In the present study we could not detect an influence of serum Hb level on local control rates, although tumors in patients with a higher Hb level shrank faster. In contrast to many studies reporting the negative influences of low Hb levels on local control, the lack of such an association in the present study might be related to the subjects investigated. Namely, all patients had stage I NSCLC and 91% of patients had a performance status of 0 or 1. In addition, there were very few patients with anemia as defined by Hb level < 10 or 11 g/dL. Consequently, 3‐year local control rates were over 80% in the entire population. It might be difficult to prove the influence of Hb levels on local control rates in such patient groups with a favorable prognosis mostly consisting of non‐anemic patients. This issue should be investigated further in advanced head and neck cancer and uterine cervical cancer. The discrepancy between the regression speed and local control rates due to the Hb level might be rather difficult to explain, but it was also observed in our previous study with brain metastases.15 It might be partly explained by the observation that 37% of the higher Hb level group had SCC while 27% in the lower Hb group had SCC.

Many studies have indicated that medically inoperable patients have a worse prognosis than operable patients.12, 13, 14, 16, 17 Poor pulmonary function is a cause of medical inoperability, but we could not detect the influences of pulmonary function. Many other conditions are causes of medical inoperability. Overall survival is generally lower in medically inoperable patients, but with respect to local control rates, medical inoperability might not necessarily have a negative influence.17 Pulmonary function could be related to oxygenation status, but for unknown reasons there were more patients with higher Hb levels in the impaired pulmonary function group (Table 1, P = 0.0076 by Fisher's exact test). The absence of an influence of pulmonary function might be partly explained by this observation.

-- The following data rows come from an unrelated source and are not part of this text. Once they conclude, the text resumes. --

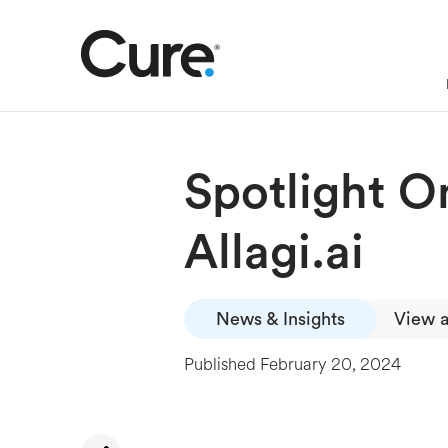
Spotlight O
Allagi.ai
News & Insights
View a
Published
February 20, 2024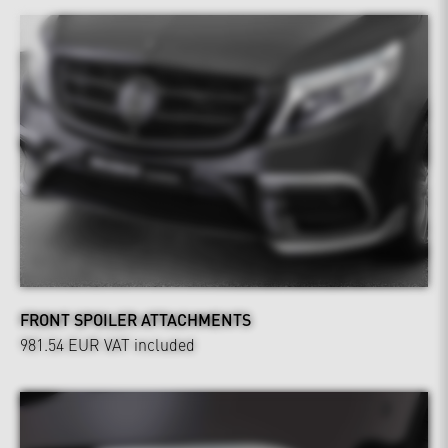
FRONT SPOILER ATTACHMENTS
981.54 EUR
VAT included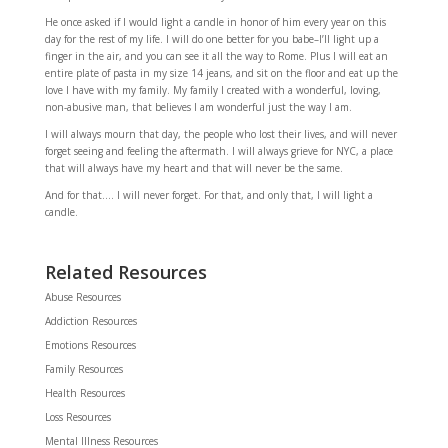
He once asked if I would light a candle in honor of him every year on this
day for the rest of my life. I will do one better for you babe–I’ll light up a
finger in the air, and you can see it all the way to Rome. Plus I will eat an
entire plate of pasta in my size 14 jeans, and sit on the floor and eat up the
love I have with my family. My family I created with a wonderful, loving,
non-abusive man, that believes I am wonderful just the way I am.
I will always mourn that day, the people who lost their lives, and will never
forget seeing and feeling the aftermath. I will always grieve for NYC, a place
that will always have my heart and that will never be the same.
And for that…. I will never forget. For that, and only that, I will light a
candle.
Related Resources
Abuse Resources
Addiction Resources
Emotions Resources
Family Resources
Health Resources
Loss Resources
Mental Illness Resources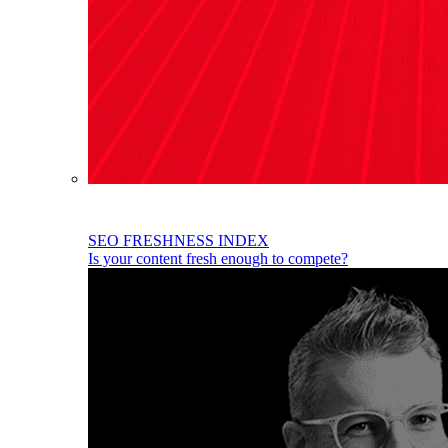
SEO FRESHNESS INDEX
Is your content fresh enough to compete?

All patients were evaluable at 2 months, but tumor size became unevaluable in a considerable proportion of patients at 4 and 6 months because of radiation pneumonitis. Therefore, reliability of the data at 4 and 6 months is lower than the data at 2 months; this is a limitation of the present study. However, tumor response at 2 months and local control could be evaluated in all 91 patients, and the difference in early response between AD and SCC at 2 months and similar local control rates at 3 and 4 years appear to be convincing.

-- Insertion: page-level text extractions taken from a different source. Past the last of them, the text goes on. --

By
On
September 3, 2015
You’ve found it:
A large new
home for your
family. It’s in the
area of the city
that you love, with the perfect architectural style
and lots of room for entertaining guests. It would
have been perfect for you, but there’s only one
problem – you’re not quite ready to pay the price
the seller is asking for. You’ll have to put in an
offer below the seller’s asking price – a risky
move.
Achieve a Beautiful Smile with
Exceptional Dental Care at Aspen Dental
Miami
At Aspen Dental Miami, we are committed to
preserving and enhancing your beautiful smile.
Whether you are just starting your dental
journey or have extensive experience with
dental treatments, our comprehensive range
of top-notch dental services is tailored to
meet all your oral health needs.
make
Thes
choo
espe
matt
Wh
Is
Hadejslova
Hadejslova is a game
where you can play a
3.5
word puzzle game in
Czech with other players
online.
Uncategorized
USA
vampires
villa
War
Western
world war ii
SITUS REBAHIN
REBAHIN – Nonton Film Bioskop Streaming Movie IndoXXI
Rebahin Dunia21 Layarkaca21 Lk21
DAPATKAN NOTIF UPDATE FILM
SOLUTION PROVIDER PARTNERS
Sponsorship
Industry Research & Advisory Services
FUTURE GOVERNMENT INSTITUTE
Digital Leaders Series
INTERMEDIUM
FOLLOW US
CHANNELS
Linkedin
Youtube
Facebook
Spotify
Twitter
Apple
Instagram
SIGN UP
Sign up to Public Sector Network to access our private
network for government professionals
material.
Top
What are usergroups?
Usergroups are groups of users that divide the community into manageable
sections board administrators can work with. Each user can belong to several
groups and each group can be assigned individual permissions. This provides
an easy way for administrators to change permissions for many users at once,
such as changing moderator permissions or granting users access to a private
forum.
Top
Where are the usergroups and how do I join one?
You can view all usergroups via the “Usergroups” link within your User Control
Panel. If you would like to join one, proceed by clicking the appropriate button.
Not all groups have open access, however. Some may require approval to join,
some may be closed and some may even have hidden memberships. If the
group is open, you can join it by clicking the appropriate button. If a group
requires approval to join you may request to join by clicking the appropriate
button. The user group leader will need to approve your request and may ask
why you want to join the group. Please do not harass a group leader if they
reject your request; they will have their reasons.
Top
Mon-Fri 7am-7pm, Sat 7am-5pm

In summary, the present study clearly showed that SCC of the lung shows faster shrinkage after SBRT than AD of the lung, although 3‐ and 4‐year local control rates did not differ significantly. Radiosensitivity should not be assessed by early response of the tumor. The common assertion that SCC is more radiosensitive than AD seems to have arisen from the observation of early tumor responses. This is not true, at least for NSCLC treated with SBRT.

Disclosure Statement

The authors have no conflict of interest.

Acknowledgments

The authors thank Drs Fumiya Baba, Yoshimasa Mori, Takeshi Yanagi, Hiroyuki Ogino, Rumi Murata, Chikao Sugie, Shiho Ayakawa, Hiromitsu Iwata, Shinya Otsuka, Aiko Nagai, Taro Murai, Shinya Takemoto and Yoshihiko Manabe for their valuable contributions to the SBRT studies.